**** DATASET RECORDS
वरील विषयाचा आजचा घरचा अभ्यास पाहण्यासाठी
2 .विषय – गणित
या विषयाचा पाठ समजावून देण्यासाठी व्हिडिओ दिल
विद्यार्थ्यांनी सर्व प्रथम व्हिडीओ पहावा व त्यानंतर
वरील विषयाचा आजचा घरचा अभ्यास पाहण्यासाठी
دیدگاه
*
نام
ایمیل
********
**** DATASET RECORDS
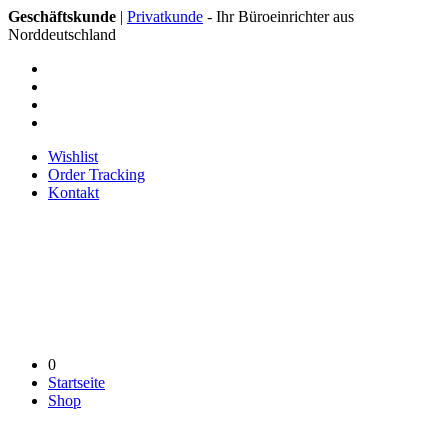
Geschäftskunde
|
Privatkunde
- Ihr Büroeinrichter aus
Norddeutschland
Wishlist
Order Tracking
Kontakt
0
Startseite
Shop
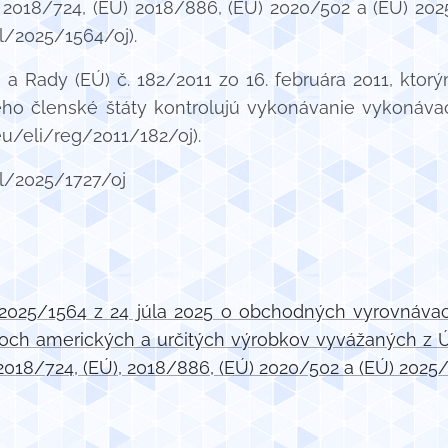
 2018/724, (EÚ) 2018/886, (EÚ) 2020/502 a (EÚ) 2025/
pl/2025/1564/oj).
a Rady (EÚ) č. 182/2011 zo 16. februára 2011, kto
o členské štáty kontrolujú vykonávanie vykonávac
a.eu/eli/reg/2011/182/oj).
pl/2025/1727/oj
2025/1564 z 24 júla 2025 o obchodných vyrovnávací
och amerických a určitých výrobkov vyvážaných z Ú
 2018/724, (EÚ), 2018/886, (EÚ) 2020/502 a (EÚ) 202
********
→ **TASK PROMPT**
Reproduce the lines of the data from the line with "2018/724, (EÚ) 2018/886, (EÚ)" to the line with "2025/1564 z 24", both included, without changing anything.

→ **SOLUTION TO THE PROBLEM**
 2018/724, (EÚ) 2018/886, (EÚ) 2020/502 a (EÚ) 2025/
pl/2025/1564/oj).
a Rady (EÚ) č. 182/2011 zo 16. februára 2011, kto
o členské štáty kontrolujú vykonávanie vykonávac
a.eu/eli/reg/2011/182/oj).
pl/2025/1727/oj
2025/1564 z 24 júla 2025 o obchodných vyrovnávací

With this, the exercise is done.